Шофер довез Жоглова точно до места, где брал его днем. Алексей Иванович в мягком свете автомобиля пожал руки секретаря и директора завода, постоял, пока «Чайка» не унесла свои красные подфарники за поворот, и пошел домой. Он лишь потом сообразил, что секретарь, видимо, не случайно высадил его первым, хотя дом директора завода они уже проехали. Должно быть, хотел поговорить о чем-то с директором.
Целые сутки потом Алексей Иванович приводил в порядок свои мысли. Посреди текущих дел думал и о том, как станет разговаривать со Штоковым. И, наконец, собрался…
Штоков сам открыл Алексею Ивановичу и не удивился, а только чуть помедлил у дверей, глядя на гостя с высоты своего громадного роста неподвижными белесыми глазами.
Потом он повернулся и пошел в глубину квартиры.
Жоглов не испытывал ни смущения, ни неловкости оттого, что пришел сюда. Он отметил хмурость художника, но, идя следом за ним и глядя в его плоскую с квадратными, словно приподнятыми плечами спину, обтянутую выцветшей клетчатой рубашкой, подумал было: «Ладно, ладно, старина… Но я тебе все скажу». Алексея Ивановича заботило сейчас не то, чтобы объяснить Штокову смысл решения выставкома, как это он намеревался сделать еще несколько дней назад, а желание передать художнику те свои мысли и соображения, возникшие у него, Жоглова, на партийном собрании завода, который Алексей Иванович и теперь считал своим родным предприятием.

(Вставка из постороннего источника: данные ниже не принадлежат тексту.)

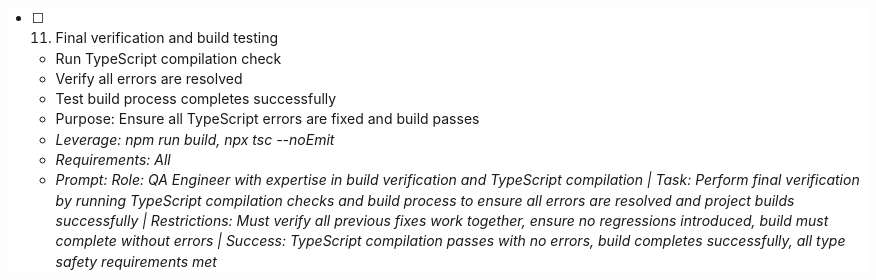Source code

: - [ ] 11. Final verification and build testing
  - Run TypeScript compilation check
  - Verify all errors are resolved
  - Test build process completes successfully
  - Purpose: Ensure all TypeScript errors are fixed and build passes
  - _Leverage: npm run build, npx tsc --noEmit_
  - _Requirements: All_
  - _Prompt: Role: QA Engineer with expertise in build verification and TypeScript compilation | Task: Perform final verification by running TypeScript compilation checks and build process to ensure all errors are resolved and project builds successfully | Restrictions: Must verify all previous fixes work together, ensure no regressions introduced, build must complete without errors | Success: TypeScript compilation passes with no errors, build completes successfully, all type safety requirements met_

Уж Штоков его поймет.
Жоглову понравилось, как жил Штоков. Гостиная, видимо, во время работы служила Штокову мастерской. За стеллажом стоял мольберт. Кое-где по стенам висели этюды с водой и небом. Одна или две головки – незаконченные, но свежие… Но когда Алексей Иванович несколько освоился, когда познакомил его Штоков со своей величавой и дородной женой Софьей, когда уже сама Софья показала внучку, Алексей Иванович, усаживаясь перед небольшим столиком, огляделся и удивился, обнаружив в углу старый нанайский, а может, эвенкийский гарпун. Потом вдруг он заметил над стеллажом, почти у самого потолка, кухтыль – огромный синеватый стеклянный поплавок. Он был в сетке, и Алексей Иванович сначала принял кухтыль за детский мячик. Из-под мольберта выглядывала не то горняцкая, не то пожарная каска. И книги, которым на стеллаже было просторно, так просторно, что на полках оставались прогалины, лежали вкривь и вкось, вперемешку с бумагами, альбомами, кипами репродукций.